I own a Dewalt track saw and am wondering if it can fit on the Kreg Rip-Cut guide.

I'm looking for way to make repetitive cuts with the track saw (without investing lots of money).

Anyone ever tried this?

thanks for your feedback
Kain


----------



## EugdOT (Nov 17, 2016)

Why not just get more dewalt tracks and make them longer or shorter ? I think it would be more accurate and repeatable than a guide or track that can be used universally on multiple saws?


----------



## 01ntrain (Jun 21, 2015)

Dewalt makes a 24" track for the saw…..I would think you could use that.


----------



## Kain (Nov 14, 2017)

but I'm after "repetitive cuts" so the track, in itself and if not someway alligened with the edge of the material, is of no help


----------



## Gilley23 (May 9, 2017)

For something that specific I would call Kreg and ask them.

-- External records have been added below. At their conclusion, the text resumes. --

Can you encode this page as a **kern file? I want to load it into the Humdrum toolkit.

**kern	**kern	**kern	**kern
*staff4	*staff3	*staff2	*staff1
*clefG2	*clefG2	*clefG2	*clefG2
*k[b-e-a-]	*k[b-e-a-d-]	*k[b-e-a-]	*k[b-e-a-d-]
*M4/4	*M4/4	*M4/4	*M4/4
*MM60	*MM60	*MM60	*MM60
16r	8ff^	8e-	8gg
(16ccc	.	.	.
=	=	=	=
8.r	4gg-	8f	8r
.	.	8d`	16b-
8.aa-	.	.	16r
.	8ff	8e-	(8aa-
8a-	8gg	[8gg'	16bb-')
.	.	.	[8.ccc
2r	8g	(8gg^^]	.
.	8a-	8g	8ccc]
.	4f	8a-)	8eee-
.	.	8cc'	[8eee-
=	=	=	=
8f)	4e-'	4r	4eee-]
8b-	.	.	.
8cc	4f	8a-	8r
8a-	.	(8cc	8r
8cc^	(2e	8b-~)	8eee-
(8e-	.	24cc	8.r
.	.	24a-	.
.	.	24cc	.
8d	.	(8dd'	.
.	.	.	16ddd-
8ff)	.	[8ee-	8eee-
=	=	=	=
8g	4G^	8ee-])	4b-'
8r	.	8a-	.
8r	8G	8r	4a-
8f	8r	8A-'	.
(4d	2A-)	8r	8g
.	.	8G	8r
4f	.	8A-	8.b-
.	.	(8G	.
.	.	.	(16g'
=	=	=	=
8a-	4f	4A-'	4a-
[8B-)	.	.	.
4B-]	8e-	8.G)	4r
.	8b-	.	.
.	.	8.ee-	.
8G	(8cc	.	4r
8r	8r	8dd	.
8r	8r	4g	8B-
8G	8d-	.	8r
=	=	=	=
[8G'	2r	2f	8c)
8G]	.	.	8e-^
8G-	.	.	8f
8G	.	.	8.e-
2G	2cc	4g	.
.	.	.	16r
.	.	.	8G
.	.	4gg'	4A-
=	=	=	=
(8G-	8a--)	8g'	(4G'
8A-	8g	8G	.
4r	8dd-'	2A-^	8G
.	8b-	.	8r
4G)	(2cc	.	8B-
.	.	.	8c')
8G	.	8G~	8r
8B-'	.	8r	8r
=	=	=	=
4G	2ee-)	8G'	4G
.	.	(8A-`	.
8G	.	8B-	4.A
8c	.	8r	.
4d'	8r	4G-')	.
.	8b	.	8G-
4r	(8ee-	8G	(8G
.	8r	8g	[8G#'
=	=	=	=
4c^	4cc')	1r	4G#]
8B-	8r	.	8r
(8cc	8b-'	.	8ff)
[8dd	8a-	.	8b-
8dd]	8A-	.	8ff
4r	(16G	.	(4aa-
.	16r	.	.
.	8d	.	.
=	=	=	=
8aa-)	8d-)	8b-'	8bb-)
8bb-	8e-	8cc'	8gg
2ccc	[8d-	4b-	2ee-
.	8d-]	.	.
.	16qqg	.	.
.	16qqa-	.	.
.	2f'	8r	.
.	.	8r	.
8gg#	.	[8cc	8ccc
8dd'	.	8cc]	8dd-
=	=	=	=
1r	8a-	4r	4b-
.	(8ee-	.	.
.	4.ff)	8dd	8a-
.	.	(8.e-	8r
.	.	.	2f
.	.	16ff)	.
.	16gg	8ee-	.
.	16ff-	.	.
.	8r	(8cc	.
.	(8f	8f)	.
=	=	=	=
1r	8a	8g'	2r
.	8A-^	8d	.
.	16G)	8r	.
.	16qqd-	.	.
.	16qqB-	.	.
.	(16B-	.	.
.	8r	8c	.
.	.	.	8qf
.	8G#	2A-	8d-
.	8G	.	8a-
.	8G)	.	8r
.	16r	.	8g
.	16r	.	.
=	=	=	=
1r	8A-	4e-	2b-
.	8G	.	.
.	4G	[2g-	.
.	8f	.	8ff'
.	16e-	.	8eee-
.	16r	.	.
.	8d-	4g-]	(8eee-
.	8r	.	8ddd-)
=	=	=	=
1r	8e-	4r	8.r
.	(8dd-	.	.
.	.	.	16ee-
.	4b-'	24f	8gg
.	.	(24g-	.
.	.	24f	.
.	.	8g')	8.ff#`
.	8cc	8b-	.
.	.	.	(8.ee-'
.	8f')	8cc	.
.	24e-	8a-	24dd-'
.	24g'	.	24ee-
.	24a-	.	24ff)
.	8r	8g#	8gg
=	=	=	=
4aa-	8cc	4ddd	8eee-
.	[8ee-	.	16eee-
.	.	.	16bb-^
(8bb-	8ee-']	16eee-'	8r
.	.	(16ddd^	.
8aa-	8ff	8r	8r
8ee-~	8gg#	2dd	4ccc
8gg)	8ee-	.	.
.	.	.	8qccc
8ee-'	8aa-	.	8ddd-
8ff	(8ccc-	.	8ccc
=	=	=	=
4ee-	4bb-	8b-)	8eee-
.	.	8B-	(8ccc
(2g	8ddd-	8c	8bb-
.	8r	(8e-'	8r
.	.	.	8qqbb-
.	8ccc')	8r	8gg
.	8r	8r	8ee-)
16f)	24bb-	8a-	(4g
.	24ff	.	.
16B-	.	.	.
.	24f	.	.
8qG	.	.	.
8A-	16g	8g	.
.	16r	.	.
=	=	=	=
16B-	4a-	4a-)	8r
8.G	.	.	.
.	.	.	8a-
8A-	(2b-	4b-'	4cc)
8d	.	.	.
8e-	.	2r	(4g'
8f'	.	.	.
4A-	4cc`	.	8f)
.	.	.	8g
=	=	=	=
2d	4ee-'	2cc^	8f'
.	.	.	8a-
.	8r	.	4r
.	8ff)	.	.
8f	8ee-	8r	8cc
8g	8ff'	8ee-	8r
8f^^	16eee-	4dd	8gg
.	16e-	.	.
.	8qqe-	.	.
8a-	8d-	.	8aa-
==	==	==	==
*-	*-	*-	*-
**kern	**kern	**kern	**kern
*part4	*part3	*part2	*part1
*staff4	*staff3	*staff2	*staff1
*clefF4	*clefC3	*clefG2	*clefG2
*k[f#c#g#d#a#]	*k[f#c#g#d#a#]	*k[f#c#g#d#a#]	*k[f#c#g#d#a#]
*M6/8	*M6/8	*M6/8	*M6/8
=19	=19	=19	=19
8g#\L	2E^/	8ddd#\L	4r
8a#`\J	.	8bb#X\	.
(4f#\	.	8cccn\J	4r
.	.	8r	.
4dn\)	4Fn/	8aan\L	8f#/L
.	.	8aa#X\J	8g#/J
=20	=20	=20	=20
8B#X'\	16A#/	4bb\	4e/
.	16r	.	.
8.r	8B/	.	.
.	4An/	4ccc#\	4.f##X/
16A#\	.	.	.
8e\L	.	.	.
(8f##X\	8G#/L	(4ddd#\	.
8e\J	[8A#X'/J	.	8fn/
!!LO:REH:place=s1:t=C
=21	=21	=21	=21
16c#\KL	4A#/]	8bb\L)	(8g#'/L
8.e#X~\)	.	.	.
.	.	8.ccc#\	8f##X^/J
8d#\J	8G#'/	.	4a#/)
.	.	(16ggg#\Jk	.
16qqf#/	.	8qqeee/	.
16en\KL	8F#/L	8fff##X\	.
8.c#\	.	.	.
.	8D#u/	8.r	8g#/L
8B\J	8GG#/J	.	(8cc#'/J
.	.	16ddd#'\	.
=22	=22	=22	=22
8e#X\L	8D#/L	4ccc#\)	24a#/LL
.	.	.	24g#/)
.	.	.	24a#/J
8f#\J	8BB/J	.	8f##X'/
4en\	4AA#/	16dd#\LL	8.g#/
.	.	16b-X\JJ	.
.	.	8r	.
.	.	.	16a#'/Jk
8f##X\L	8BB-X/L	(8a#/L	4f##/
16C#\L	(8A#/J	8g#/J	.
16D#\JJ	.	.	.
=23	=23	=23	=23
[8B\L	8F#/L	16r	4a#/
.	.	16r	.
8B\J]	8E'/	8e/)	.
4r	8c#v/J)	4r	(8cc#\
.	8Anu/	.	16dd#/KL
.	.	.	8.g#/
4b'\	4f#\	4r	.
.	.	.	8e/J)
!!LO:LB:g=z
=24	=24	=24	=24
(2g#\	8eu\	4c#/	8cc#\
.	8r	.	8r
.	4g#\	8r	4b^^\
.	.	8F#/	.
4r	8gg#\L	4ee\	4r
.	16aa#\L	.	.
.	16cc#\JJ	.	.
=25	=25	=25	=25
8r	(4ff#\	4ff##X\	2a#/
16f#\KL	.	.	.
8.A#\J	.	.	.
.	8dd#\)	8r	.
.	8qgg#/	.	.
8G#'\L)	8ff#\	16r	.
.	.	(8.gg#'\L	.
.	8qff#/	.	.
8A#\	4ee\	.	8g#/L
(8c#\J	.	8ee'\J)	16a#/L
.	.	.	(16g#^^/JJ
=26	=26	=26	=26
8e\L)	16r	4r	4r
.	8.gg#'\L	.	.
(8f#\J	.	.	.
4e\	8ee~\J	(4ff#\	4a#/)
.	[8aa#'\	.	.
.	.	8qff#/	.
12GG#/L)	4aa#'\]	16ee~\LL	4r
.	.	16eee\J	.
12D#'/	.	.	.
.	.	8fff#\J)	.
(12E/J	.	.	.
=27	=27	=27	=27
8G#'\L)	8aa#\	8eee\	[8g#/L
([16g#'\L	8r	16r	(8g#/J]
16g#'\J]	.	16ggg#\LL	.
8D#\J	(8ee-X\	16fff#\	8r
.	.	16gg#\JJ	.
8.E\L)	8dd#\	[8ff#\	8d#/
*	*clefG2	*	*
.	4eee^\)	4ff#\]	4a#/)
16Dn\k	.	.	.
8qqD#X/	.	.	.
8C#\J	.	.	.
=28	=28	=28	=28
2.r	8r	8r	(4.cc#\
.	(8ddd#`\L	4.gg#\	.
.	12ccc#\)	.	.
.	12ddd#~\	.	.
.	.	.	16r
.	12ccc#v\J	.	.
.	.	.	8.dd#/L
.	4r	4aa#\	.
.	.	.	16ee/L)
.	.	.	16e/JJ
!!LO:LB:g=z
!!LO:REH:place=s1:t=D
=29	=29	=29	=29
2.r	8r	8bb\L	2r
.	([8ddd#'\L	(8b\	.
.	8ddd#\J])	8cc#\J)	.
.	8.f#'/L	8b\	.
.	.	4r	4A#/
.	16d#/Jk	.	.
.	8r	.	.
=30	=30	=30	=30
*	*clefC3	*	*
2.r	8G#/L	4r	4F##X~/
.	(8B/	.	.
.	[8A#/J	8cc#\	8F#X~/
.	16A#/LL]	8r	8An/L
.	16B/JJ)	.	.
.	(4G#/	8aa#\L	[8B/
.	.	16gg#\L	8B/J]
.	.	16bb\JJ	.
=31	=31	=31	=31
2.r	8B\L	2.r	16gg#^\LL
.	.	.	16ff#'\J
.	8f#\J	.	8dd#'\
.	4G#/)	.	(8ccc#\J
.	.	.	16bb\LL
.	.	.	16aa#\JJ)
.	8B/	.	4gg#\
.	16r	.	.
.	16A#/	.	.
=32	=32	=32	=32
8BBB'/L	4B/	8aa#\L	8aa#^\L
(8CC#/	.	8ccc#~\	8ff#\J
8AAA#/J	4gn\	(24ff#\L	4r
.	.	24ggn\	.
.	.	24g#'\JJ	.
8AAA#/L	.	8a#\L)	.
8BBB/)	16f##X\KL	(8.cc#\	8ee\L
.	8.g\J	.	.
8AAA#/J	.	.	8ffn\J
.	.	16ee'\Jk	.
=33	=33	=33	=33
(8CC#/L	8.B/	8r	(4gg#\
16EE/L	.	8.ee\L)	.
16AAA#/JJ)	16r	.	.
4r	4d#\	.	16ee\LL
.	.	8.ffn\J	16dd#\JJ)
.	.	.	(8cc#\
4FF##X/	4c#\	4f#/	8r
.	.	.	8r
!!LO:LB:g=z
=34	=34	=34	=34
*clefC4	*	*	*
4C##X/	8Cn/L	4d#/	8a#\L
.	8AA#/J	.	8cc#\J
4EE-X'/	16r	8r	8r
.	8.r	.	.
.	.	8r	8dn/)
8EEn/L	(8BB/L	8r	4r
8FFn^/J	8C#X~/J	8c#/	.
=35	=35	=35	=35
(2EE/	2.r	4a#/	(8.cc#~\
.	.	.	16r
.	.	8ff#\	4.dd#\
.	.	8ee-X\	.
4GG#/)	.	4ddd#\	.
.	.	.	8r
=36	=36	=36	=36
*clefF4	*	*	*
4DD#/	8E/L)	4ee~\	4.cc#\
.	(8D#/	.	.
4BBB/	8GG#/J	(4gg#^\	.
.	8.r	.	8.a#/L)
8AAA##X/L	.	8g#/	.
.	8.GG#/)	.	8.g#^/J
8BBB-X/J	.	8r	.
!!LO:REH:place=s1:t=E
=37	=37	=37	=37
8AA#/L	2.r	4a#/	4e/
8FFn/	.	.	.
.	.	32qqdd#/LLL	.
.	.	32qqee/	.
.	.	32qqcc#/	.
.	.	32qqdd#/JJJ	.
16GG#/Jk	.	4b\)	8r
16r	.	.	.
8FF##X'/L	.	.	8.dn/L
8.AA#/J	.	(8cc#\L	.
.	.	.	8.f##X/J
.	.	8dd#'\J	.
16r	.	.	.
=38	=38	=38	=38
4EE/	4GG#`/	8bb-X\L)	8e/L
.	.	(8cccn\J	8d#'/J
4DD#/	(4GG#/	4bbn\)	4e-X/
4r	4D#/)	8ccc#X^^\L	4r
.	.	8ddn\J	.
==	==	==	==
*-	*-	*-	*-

You might even want to take your saw into Lowe's and look it over and give it a test fit.


----------



## lndfilwiz (Jan 7, 2014)

Why not get a circular saw and dedicate it to the Rip_Cut? I got a saw from HD for about $35 with the 20% coupon and it works great. Saves having to set up the saw to the correct measurements.


----------



## Bobmedic (Sep 24, 2010)

You're looking for parallel guides. Do a search on youtube, there are many inexpensive jigs you can make that will work.


----------



## Kain (Nov 14, 2017)

Thank you all for the good advices


----------